The one thing about Paterson’s life (and the film) that suggests this is unlike reality is the constant appearances of identical twins in his life. He notices them everywhere, and it’s safe to say that this is new to him. He looks twice when passing a couple identical old men on his way to work, and he smiles to himself when a girl he has met runs off to her mother and identical twin sister. Paterson notices these patterns, and it’s not that they’re twins that’s important, it’s that it’s a pattern. The pattern could be anything, but patterns, I suppose, suggest intention on some level, and I get the impression that this is what he likes, because intention leads to routine, or something like that.
Or maybe he finds some other kind of meaning in these moments. It’s like spotting a heart-shaped rock or a water stain in the face of Tom Petty. It doesn’t matter what it is as long as it requests your attention, and Paterson’s attention is his most valuable asset. It’s what connects him to the world around him. He could go deaf and dumb, but as long as he can observe, than he’s alive.
Now, I suppose what’s interesting is that this doesn’t seem to be a message about what the right way to live is. Paterson’s lifestyle is hardly glorified and Laura’s ambitions are not vilified. If Paterson were wholly good, he wouldn’t look a dog straight in the eye and say “I don’t like you,” because talking down to a dog (in film) is pretty much a mortal sin.
The more I think about it, Paterson exists more as a movie character than a representation of real life, no matter how simple and realistic his life seems. Sure there are coincidences in everyday life, but you’re never going to meet someone with the same name as the city in which they live who idolizes a poet with a similarly unlikely (or repetitive) name (William Carlos Williams). And he sees twins everywhere, which never happens in life, at least with that frequency.
I’d say that these patterns and set ups work on the audience specifically because of what we know about movies. Paterson is the anti-movie character, if that makes any sense. In a typical movie, the hero doesn’t notice these patterns, but we do. That’s because these patterns are meant to hint at something, maybe his eventual demise or simply to reflect the film’s theme and tone. But Paterson is like a movie character who has come to life. He can’t not notice all these moments.

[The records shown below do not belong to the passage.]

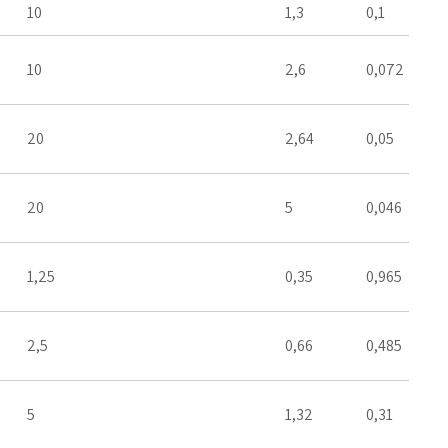
10
1,3
0,1
10
2,6
0,072
20
2,64
0,05
20
5
0,046
1,25
0,35
0,965
2,5
0,66
0,485
5
1,32
0,31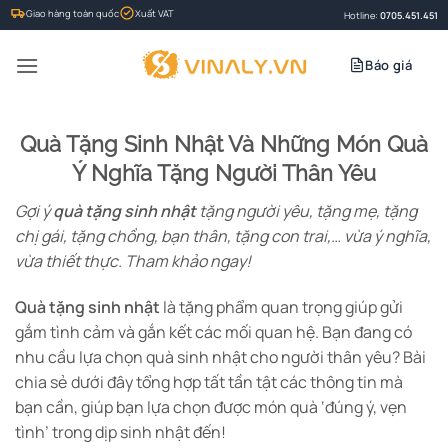
Bỏ
Giao hàng toàn quốc
Xuất VAT
Hotline:
0705.451.451
qua
nội
Báo giá
dung
Quà Tặng Sinh Nhật Và Những Món Quà
Ý Nghĩa Tặng Người Thân Yêu
Gợi ý
quà tặng sinh nhật
tặng người yêu, tặng mẹ, tặng
chị gái, tặng chồng, bạn thân, tặng con trai,… vừa ý nghĩa,
vừa thiết thực. Tham khảo ngay!
Quà tặng sinh nhật
là tặng phẩm quan trọng giúp gửi
gắm tình cảm và gắn kết các mối quan hệ. Bạn đang có
nhu cầu lựa chọn quà sinh nhật cho người thân yêu? Bài
chia sẻ dưới đây tổng hợp tất tần tật các thông tin mà
bạn cần, giúp bạn lựa chọn được món quà ‘đúng ý, vẹn
tình’ trong dịp sinh nhật đến!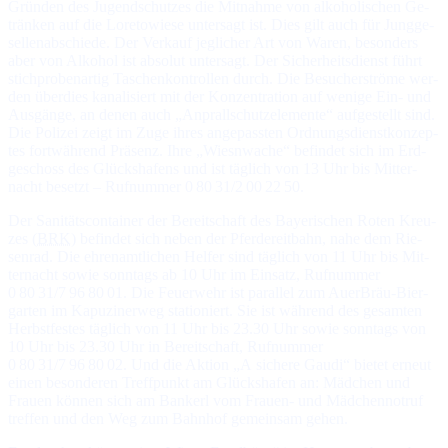
Grün­den des Ju­gend­schut­zes die Mit­nah­me von al­ko­ho­li­schen Ge­
trän­ken auf die Lo­re­to­wie­se un­ter­sagt ist. Dies gilt auch für Jung­ge­
sel­len­ab­schie­de. Der Ver­kauf jeg­li­cher Art von Wa­ren, be­son­ders
aber von Al­ko­hol ist ab­so­lut un­ter­sagt. Der Si­cher­heits­dienst führt
stich­pro­ben­ar­tig Ta­schen­kon­trol­len durch. Die Be­su­cher­strö­me wer­
den über­dies ka­na­li­siert mit der Kon­zen­tra­tion auf we­ni­ge Ein- und
Aus­gän­ge, an de­nen auch „An­prall­schutz­ele­men­te“ auf­ge­stellt sind.
Die Po­li­zei zeigt im Zu­ge ih­res an­ge­pass­ten Ord­nungs­dienst­kon­zep­
tes fort­wäh­rend Prä­senz. Ih­re „Wiesn­wa­che“ be­fin­det sich im Erd­
ge­schoss des Glücks­ha­fens und ist täg­lich von 13 Uhr bis Mit­ter­
nacht be­setzt – Ruf­num­mer 0 80 31/2 00 22 50.
Der Sanitätscontainer der Bereitschaft des Baye­ri­schen Ro­ten Kreu­
zes (
BRK
) be­fin­det sich ne­ben der Pfer­de­reit­bahn, na­he dem Rie­
sen­rad. Die eh­ren­amt­li­chen Hel­fer sind täg­lich von 11 Uhr bis Mit­
ter­nacht so­wie sonn­tags ab 10 Uhr im Ein­satz, Ruf­num­mer
0 80 31/7 96 80 01. Die Feuer­wehr ist pa­ral­lel zum AuerBräu-Bier­
gar­ten im Ka­pu­zi­ner­weg sta­tio­niert. Sie ist wäh­rend des ge­sam­ten
Herbst­fes­tes täg­lich von 11 Uhr bis 23.30 Uhr so­wie sonn­tags von
10 Uhr bis 23.30 Uhr in Be­reit­schaft, Ruf­num­mer
0 80 31/7 96 80 02. Und die Ak­tion „A si­che­re Gau­di“ bie­tet er­neut
ei­nen be­son­de­ren Treff­punkt am Glücks­ha­fen an: Mäd­chen und
Frauen kön­nen sich am Ban­kerl vom Frauen- und Mäd­chen­not­ruf
tref­fen und den Weg zum Bahn­hof ge­mein­sam gehen.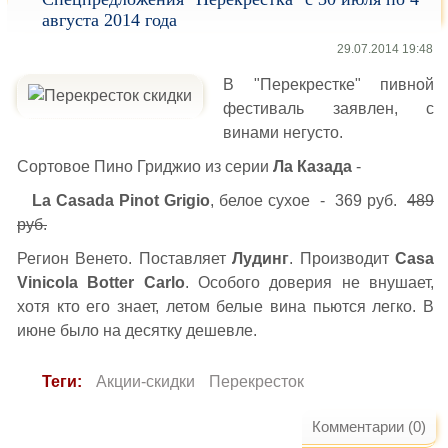
августа 2014 года
29.07.2014 19:48
В "Перекрестке" пивной
фестиваль заявлен, с
винами негусто.
Сортовое Пино Гриджио из серии
Ла Казада
-
La Casada Pinot Grigio
, белое сухое - 369 руб.
489
руб.
Регион Венето. Поставляет
Лудинг
. Производит
Casa
Vinicola Botter Carlo
. Особого доверия не внушает,
хотя кто его знает, летом белые вина пьются легко. В
июне было на десятку дешевле.
Теги:
Акции-скидки
Перекресток
Комментарии (0)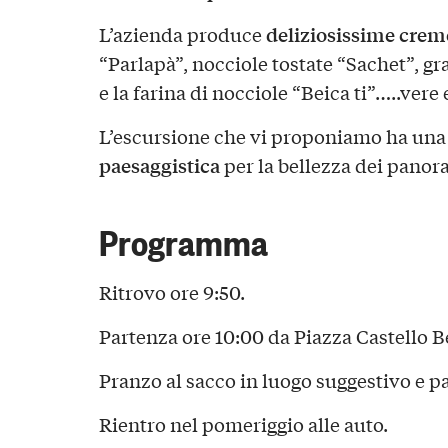
deliziosissime crem
L’azienda produce
“Parlapà”, nocciole tostate “Sachet”, gr
e la farina di nocciole “Beica ti”…..vere
L’escursione che vi proponiamo ha un
paesaggistica
per la bellezza dei panor
Programma
Ritrovo ore 9:50.
Partenza ore 10:00 da Piazza Castello B
Pranzo al sacco in luogo suggestivo e 
Rientro nel pomeriggio alle auto.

But he also doesn’t notice the things we notice, such as the underlying conflict between him and his girlfriend or the threatening danger of the man in the bar becoming increasingly desperate and unhinged. These moments, though, mostly lead nowhere because that’s how life works.
So Paterson, in my mind, can only exist in relation to other movies just as Paterson feels like he can only exist in the city of Paterson. He has been shaped and molded and created to live in this city while Paterson has been shaped by other movie tropes and expectations. The ideal form of Paterson the character is the poet William Carlos Williams. He came from Paterson and became a famous poet. Laura even mentions how a book of Williams’ old poems was published, suggesting the same could be done for Paterson himself. But Paterson won’t become Williams because he doesn’t aspire to the same things.
And just like that, Paterson‘s ideal could be any number of movies, but Paterson deviates, choosing not to be a conventional film (with a third act twist, etc.). It chooses to be its own thing, and I’m still trying to figure out exactly what that is. Paterson the character is to Paterson the city what Paterson the film is to (500) Days of Summer (or any other familiar narrative film).